* CONSIGNE: D'après la critique de The Belko Experiment, quel dispositif obligatoire imposé aux employés finit par se retourner contre eux ?
:: TEXTE FOURNI
Du jour au lendemain, sans prévenir qui que ce soit, la branche colombienne de l'entreprise américaine Belko offre un congé à tous ses employés colombiens et enferme les autres dans l'immeuble pour les forcer à s'entretuer. Sur le principe ça va plus loin que les dérapages sanglants de Severance, c'est l'expérience de Milgram mais en version Hardcore, Le point de départ est évidemment saugrenue. S'y arrêter pour descendre The Belko Experiment et ne pas accepter de plonger dans l'évidente fable sur le monde de l'entreprise c'est déjà passer complètement à côté du film. C'est sans doute aussi, et de façon plus générale, passer à côté du pouvoir d'évocation du Cinéma, mais c'est un point sur lequel nous reviendrons.
Ce n'est ni plus ni moins que Battle Royale dans une entreprise, on retrouve même les explosifs déclenchés à distance pour forcer les plus réticents à participer au massacre. L'idée de base est excellente car le microcosme aliénant des grandes boites, où on fréquente tout un tas de gens qu'on n'aime pas par nécessité dans une ambiance artificielle qui oblige les employés à faire semblant de tous s'apprécier, semble le décorum de rêve pour accueillir un tel concept. C'est comme le négatif des séminaires corporate, une perspective forcément alléchante. L'idée est d'autant meilleure que certains rouages du scénario font écho à des penchants pervers de plus en plus concrets des grands entreprises, comme cette puce sous-cutanée obligatoire "pour la sécurité des employés" qui va finalement se retourner contre eux; devenant la version moderne, et invisible, de la chaîne retenant l'esclave contre son gré.
::::
:: DONNÉES À ANALYSER
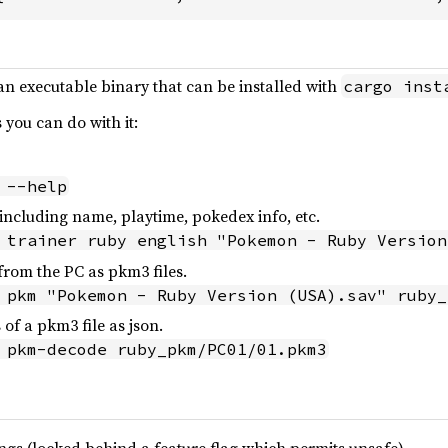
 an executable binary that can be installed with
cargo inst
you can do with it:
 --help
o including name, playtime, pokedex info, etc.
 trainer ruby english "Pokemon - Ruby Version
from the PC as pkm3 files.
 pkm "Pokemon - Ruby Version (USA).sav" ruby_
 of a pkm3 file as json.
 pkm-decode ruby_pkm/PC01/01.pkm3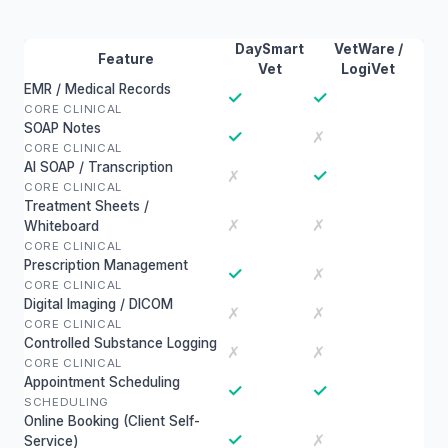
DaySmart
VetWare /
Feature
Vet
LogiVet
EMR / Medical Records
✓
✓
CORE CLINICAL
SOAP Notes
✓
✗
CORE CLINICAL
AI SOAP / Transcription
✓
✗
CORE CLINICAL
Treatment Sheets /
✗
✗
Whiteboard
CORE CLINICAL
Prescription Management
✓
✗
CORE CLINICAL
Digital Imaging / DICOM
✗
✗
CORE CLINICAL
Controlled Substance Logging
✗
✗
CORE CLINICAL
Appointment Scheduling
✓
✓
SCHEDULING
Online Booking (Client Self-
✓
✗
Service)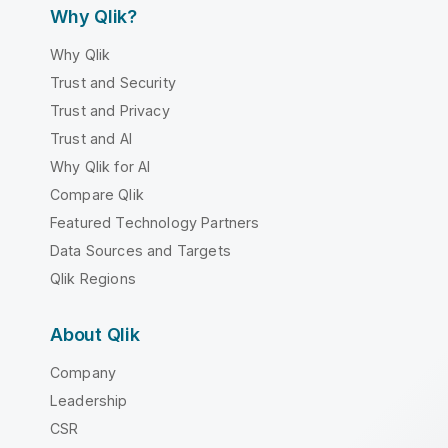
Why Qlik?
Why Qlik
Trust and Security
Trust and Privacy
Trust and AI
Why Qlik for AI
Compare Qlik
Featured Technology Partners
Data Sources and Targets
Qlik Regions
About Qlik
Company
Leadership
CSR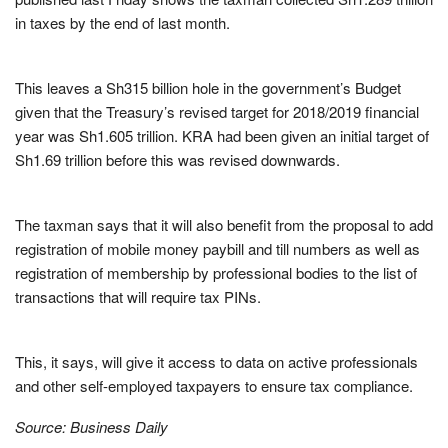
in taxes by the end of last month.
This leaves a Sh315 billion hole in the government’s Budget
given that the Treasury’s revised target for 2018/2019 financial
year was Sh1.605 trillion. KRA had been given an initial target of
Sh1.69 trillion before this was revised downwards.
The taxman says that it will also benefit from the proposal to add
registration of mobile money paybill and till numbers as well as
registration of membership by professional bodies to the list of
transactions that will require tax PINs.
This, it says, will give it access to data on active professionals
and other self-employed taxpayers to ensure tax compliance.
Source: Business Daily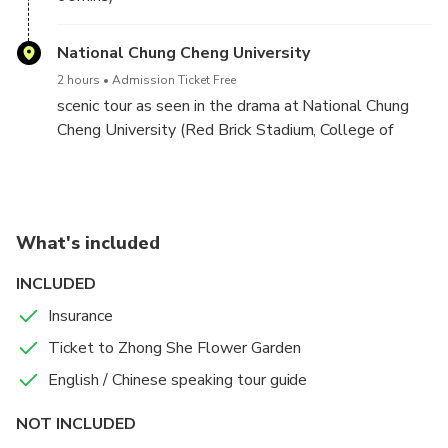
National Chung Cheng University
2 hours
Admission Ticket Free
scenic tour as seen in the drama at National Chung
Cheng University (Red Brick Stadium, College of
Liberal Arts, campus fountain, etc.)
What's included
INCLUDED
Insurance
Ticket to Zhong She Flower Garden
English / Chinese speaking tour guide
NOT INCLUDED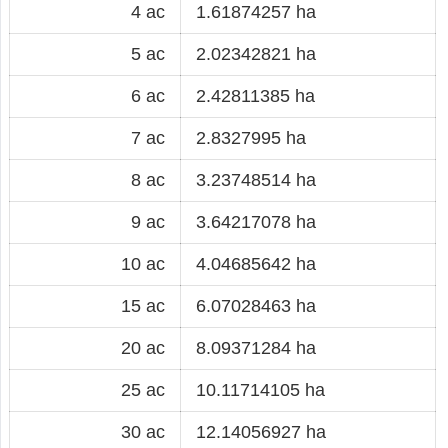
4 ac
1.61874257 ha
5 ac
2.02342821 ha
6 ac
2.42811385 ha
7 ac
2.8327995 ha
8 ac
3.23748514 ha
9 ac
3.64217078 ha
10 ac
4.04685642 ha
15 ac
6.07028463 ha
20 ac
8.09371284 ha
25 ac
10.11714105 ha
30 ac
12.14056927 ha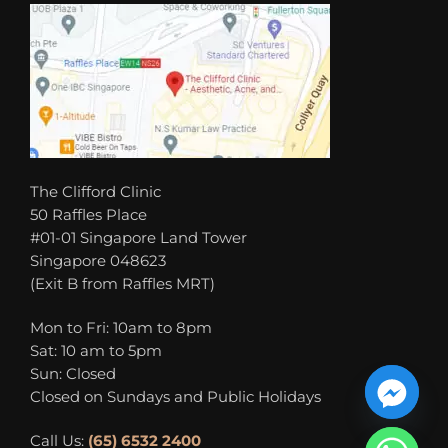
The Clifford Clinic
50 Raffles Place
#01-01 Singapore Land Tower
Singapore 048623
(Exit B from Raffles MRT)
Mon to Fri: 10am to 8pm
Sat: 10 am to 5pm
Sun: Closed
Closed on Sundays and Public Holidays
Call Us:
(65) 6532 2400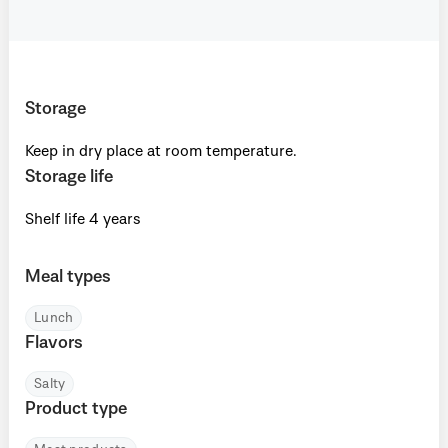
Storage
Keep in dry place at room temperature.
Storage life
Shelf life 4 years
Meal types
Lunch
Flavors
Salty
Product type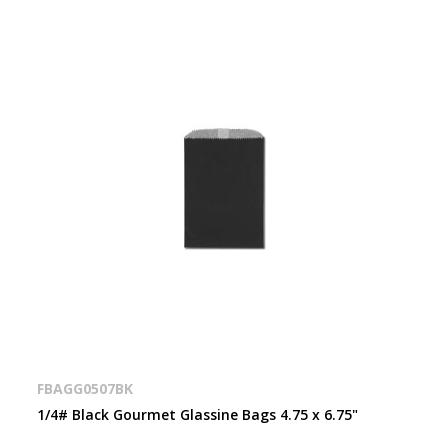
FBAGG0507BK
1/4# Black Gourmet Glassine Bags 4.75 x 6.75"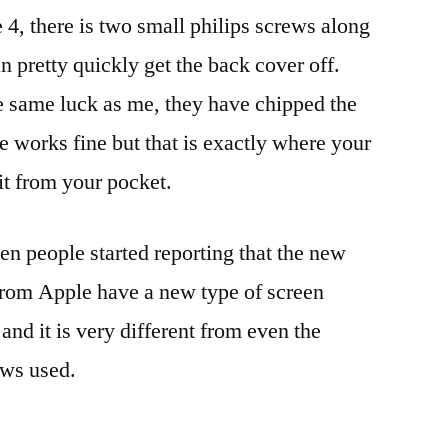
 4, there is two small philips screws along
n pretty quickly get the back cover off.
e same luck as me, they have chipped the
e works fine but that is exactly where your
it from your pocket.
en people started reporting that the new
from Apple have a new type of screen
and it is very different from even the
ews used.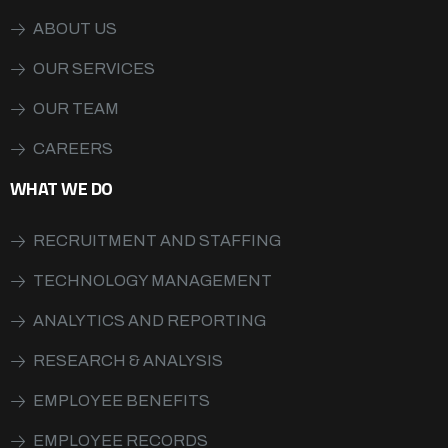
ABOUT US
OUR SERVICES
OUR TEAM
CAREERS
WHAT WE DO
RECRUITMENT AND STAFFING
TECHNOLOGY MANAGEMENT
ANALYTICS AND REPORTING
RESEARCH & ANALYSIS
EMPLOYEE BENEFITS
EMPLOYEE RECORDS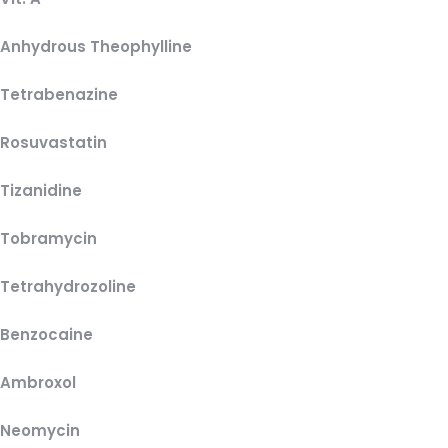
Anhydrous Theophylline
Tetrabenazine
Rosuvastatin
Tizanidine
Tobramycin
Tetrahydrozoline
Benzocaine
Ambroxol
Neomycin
::::
:: DONNÉES À ANALYSER
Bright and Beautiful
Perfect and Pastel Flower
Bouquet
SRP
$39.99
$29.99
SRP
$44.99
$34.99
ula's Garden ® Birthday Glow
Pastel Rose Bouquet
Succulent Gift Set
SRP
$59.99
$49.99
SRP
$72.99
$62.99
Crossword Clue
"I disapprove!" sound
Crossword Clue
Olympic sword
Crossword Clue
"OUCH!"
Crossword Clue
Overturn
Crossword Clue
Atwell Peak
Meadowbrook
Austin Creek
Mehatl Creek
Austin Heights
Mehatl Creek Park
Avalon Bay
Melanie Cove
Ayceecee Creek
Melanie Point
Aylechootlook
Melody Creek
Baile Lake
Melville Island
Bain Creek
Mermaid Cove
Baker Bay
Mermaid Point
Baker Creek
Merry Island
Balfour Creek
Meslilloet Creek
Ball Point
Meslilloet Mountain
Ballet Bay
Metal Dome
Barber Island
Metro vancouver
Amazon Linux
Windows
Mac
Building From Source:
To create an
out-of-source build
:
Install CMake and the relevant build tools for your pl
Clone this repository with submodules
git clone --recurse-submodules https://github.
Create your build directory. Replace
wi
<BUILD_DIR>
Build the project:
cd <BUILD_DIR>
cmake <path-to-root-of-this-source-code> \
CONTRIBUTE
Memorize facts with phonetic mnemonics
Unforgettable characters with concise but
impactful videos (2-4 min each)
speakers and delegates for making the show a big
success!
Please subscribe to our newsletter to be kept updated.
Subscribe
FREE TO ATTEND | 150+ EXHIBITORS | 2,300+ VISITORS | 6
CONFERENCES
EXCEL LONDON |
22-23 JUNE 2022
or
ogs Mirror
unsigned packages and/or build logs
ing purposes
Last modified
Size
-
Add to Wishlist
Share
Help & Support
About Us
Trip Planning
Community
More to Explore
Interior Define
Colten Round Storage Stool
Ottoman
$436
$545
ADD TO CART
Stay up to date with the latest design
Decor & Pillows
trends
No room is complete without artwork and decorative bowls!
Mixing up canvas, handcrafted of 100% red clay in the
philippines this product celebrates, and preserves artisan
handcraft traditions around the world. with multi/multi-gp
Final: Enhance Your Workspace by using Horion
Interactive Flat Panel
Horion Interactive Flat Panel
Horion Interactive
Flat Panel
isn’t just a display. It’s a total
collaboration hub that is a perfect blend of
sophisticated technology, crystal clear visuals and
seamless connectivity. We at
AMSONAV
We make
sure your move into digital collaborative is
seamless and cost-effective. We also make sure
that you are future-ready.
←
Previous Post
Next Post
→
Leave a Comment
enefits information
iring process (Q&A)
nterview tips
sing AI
::::
:: DONNÉES À ANALYSER
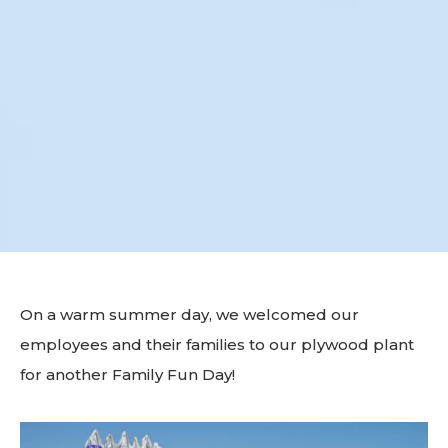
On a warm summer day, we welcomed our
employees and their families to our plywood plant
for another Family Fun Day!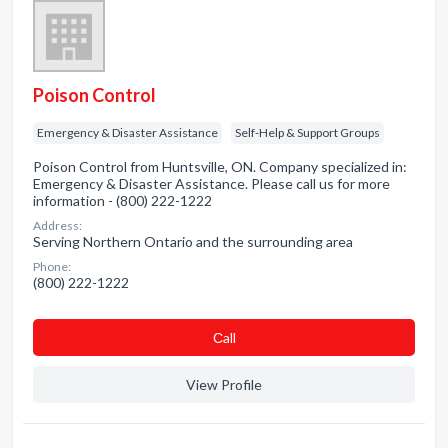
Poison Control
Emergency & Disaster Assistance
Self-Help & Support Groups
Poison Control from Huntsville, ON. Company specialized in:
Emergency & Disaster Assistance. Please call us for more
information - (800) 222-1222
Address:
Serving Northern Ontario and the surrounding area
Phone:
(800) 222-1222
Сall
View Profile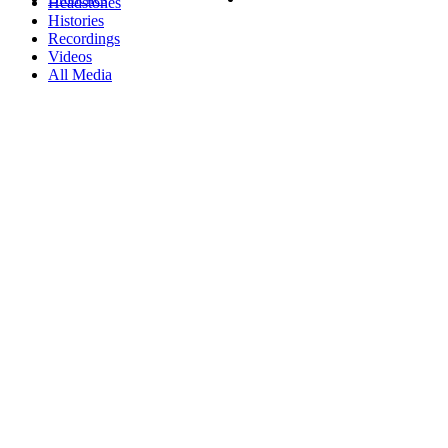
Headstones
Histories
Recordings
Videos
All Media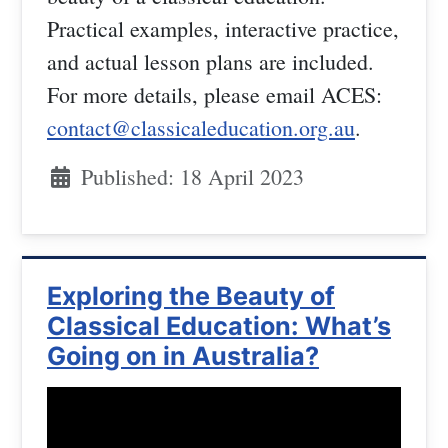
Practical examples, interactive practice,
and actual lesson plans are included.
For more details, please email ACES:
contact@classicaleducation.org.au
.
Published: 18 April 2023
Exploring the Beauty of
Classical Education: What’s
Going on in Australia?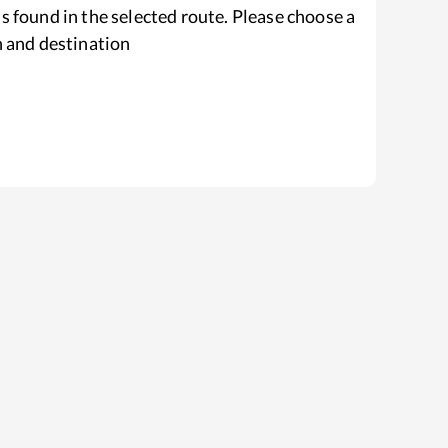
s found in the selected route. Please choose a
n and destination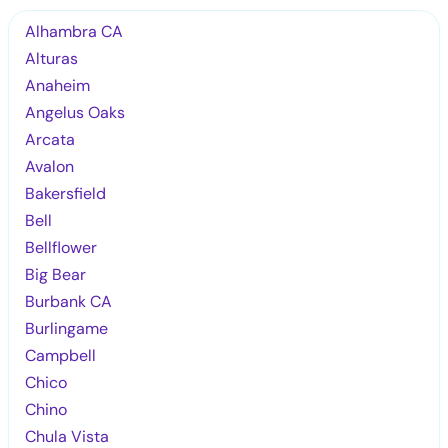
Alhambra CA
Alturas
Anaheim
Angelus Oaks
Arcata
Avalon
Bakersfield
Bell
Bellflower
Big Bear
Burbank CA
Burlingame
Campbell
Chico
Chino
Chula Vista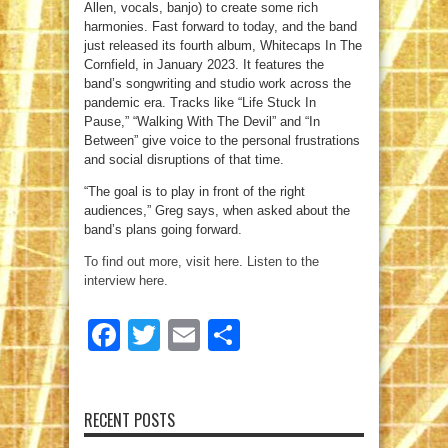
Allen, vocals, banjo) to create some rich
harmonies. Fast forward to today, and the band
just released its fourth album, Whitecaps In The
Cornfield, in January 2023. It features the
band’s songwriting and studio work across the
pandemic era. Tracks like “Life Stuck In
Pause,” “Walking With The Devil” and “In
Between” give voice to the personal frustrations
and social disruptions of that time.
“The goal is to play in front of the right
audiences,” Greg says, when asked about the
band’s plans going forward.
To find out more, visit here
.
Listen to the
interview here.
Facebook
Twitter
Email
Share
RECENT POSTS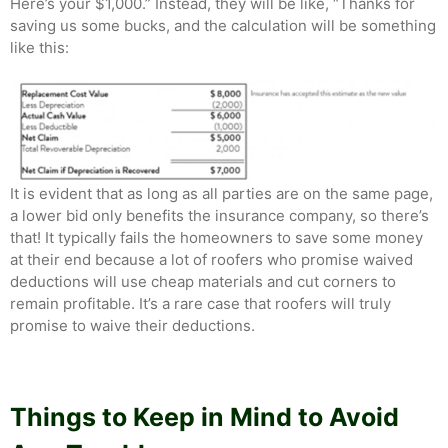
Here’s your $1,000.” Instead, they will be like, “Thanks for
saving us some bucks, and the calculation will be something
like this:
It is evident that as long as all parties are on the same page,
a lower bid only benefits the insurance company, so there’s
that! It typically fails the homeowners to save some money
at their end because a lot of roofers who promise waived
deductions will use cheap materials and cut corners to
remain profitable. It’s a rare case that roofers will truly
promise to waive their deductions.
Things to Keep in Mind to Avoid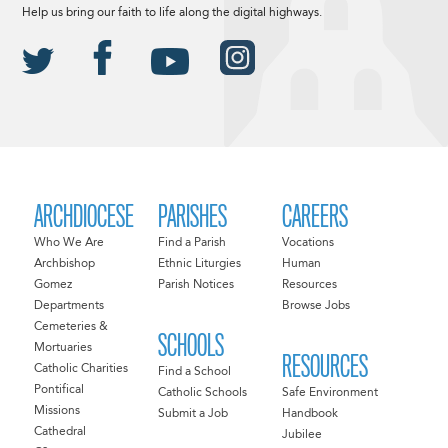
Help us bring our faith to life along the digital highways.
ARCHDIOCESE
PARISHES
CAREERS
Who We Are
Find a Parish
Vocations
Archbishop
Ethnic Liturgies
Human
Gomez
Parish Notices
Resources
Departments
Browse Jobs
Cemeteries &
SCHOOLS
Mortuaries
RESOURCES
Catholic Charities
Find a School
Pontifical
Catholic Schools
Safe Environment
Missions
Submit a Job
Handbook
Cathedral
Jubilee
::::
* RÉPONSE RÉDIGÉE: Il s'agit d'une puce sous-cutanée obligatoire, présentée comme étant « pour la sécurité des employés ».